Empezó
a sentirse incómoda, más allá de la incomodidad que se le presupone al acto
sexual en el baño de un tren. Más allá, también, de cierto remordimiento
inevitable por estar entregando su virginidad a un desconocido, a un tipo sin
nombre y casi sin rostro, apenas unos centímetros de carne fláccida que se iba
endureciendo conforme ella se inclinaba cada vez más sobre él y con ese gesto
iba ampliando –en meticulosas dosis- la perspectiva de su escote.
El
había empezado en la mesa de la cafetería, con esa mirada seductora y atrevida,
con un leve roce del dorso de la mano en su mejilla. Ella respondió, más
recatada, por debajo del tablero, enroscando su pierna derecha en la
pantorrilla de él. La conversación en ese momento giraba ya en torno a la nada
más absoluta. Sólo era un trámite, pura burocracia de las convenciones
sociales. A ella le gustaban sus ojos impertinentes y su cuerpo atlético,
curiosamente tan parecido al de aquel que tomaba whisky tras whisky acodado en
la barra, festejando la música de los Tres Sudamericanos, como él los había
bautizado y a ella le había hecho tanta gracia.
Una
cosa había llevado a la otra, y había llevado a los dos al baño, que era lo que
más a mano les pillaba. El era ya un perro viejo, y tal vez eso la ayudó a
superar los temores de la primera vez, la aprensión de ver la cara de asco de
su madre, de su tía, de su abuela, de sus hermanas, de sus vecinas, de todas
las mujeres del pueblo, reflejadas en el espejo mientras se desnudaban el uno
al otro y se lanzaban feroces dentelladas a los labios, a las orejas, al
cuello.
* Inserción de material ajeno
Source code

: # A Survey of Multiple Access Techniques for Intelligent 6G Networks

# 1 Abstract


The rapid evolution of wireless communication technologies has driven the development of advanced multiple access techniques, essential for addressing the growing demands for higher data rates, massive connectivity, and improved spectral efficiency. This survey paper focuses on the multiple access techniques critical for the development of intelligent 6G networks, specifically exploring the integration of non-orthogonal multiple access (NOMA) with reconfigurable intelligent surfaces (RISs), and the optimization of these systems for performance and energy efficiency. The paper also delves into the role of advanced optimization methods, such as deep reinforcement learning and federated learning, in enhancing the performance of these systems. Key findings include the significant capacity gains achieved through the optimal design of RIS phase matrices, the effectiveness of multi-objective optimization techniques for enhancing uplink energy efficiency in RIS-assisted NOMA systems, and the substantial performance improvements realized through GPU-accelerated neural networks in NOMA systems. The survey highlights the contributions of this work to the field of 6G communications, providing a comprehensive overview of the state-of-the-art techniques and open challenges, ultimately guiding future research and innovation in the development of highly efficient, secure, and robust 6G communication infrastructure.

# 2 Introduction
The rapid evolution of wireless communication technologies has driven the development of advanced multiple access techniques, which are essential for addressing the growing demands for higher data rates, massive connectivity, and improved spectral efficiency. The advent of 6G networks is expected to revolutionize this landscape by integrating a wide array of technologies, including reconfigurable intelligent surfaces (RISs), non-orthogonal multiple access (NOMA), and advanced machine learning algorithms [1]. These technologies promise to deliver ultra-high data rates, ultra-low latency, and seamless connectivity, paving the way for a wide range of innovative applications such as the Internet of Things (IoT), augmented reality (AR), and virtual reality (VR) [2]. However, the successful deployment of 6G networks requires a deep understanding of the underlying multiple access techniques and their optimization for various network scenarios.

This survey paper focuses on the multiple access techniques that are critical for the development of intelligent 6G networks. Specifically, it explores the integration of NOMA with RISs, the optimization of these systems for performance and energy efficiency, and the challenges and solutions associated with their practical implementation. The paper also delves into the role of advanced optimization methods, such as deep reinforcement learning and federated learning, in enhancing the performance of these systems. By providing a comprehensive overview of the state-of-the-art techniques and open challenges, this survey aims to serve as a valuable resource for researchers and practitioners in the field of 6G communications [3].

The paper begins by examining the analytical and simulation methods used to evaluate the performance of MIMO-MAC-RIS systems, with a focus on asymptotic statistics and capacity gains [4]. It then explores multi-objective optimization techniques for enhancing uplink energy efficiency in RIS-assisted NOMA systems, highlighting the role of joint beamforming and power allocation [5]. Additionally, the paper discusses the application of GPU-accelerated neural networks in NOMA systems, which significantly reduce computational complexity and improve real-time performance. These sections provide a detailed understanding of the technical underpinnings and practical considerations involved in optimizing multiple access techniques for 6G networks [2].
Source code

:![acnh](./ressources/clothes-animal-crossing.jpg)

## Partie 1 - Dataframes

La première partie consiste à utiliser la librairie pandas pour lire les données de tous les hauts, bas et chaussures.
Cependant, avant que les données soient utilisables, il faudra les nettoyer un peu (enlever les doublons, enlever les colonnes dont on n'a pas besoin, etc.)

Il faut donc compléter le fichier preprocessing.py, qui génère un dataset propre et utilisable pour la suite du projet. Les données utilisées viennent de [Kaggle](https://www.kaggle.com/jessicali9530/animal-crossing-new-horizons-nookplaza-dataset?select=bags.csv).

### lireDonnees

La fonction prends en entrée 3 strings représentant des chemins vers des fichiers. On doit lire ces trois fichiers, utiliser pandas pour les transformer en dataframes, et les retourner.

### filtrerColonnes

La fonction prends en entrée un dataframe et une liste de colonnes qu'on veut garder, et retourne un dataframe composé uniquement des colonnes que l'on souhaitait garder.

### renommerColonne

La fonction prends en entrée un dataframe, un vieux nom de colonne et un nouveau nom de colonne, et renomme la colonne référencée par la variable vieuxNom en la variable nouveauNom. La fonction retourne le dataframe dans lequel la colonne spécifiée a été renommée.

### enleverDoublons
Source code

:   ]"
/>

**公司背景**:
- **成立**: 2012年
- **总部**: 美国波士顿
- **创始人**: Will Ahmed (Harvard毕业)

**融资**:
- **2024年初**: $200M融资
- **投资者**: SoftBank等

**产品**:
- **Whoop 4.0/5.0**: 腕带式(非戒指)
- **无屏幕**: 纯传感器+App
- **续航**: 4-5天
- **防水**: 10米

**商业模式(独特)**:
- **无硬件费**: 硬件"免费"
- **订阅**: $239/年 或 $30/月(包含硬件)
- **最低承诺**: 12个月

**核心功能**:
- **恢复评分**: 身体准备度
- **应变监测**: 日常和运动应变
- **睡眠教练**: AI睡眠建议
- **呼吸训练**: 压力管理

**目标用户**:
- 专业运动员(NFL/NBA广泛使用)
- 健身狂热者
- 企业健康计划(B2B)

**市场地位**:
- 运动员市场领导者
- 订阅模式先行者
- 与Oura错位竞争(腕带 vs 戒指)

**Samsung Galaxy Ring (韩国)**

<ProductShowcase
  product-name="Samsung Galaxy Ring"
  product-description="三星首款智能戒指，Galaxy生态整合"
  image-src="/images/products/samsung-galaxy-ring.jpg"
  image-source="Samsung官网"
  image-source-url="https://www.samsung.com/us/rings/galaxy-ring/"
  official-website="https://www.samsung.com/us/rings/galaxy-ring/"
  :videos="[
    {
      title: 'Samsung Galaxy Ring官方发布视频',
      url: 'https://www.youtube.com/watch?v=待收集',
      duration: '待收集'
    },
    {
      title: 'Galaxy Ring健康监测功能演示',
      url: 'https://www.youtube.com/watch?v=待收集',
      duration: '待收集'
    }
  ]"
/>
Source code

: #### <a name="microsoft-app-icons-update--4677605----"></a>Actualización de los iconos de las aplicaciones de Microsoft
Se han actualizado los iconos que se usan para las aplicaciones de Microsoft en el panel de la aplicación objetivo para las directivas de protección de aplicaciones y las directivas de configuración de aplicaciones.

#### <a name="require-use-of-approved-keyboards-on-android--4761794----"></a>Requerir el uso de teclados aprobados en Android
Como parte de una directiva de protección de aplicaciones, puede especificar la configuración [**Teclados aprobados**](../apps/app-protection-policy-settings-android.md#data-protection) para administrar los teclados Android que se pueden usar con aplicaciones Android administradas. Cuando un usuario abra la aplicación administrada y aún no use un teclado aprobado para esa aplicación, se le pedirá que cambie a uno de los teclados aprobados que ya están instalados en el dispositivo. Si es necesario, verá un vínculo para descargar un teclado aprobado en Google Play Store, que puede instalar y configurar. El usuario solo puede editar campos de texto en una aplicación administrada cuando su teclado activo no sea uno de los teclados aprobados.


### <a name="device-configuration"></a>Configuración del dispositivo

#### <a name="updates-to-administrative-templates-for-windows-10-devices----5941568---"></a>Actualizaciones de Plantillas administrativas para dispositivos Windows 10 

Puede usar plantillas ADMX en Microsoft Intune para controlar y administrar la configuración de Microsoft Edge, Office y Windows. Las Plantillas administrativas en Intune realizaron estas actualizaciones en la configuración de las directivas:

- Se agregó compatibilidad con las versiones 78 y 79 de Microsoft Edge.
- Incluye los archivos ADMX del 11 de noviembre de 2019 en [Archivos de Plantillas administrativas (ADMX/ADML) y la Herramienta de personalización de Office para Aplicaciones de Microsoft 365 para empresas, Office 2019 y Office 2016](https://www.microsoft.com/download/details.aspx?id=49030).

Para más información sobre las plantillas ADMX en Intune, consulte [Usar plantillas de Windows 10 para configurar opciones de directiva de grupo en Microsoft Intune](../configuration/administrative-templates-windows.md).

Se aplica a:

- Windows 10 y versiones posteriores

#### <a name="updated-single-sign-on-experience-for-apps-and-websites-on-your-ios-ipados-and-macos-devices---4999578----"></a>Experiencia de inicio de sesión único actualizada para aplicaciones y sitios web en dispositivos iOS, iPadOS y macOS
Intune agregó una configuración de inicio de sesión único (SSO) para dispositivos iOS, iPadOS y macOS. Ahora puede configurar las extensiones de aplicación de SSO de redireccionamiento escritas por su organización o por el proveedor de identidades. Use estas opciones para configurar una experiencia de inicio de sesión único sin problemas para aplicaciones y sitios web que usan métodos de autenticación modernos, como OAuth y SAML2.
Llegó a olvidarse no sólo de todo ello, sino también de la fricción
violenta del grifo del lavabo sobre ese límite difuso entre la baja espalda y
el culo superior, que rasgaba su carne con cada embestida de él, cada cual más
urgente y profunda, hasta que ya casi no podía distinguir cada una de la
anterior. Se había abstraído del dolor de adentro y del dolor de afuera, pero
nunca pudo llegar al orgasmo.
Primero
fueron esos golpes en la puerta del baño los que los paralizaron cuando se
aproximaban –él más que ella- al clímax. Frenaron en seco, se sonrieron y se
sonrojaron, como dos niños cazados en medio de una travesura, pero retomaron de
inmediato. Hasta que se repitieron los golpes, ahora insistentes y perentorios.
No hagas caso, dijo él. Pero a ella ya se le había aflojado la risa. Y
definitivamente no pudieron seguir cuando del otro lado de la puerta les llegó
la súplica desesperada de una mujer, ni joven ni vieja, casi sin respiración:
- Quien
esté ahí adentro que se apure, por favor se lo pido, porque es que me lo hago
patas abajo, vaya...
- Ya
va, señora, ya estoy acabando –respondió él ahogando una carcajada, mientras
ella trataba de ahogar la suya y, además, la vergüenza que se le iba
acumulando.
Aun
amenazados por la desesperación de la mujer del pasillo, lo intentaron una
última vez. Pero nunca llegarían a enterarse de que no fueron fruto del sexo
salvaje sus últimas sensaciones, aquellas que tanto habían soñado en sus noches
más húmedas y habían ido a bordear al final de sus caminos entrelazados.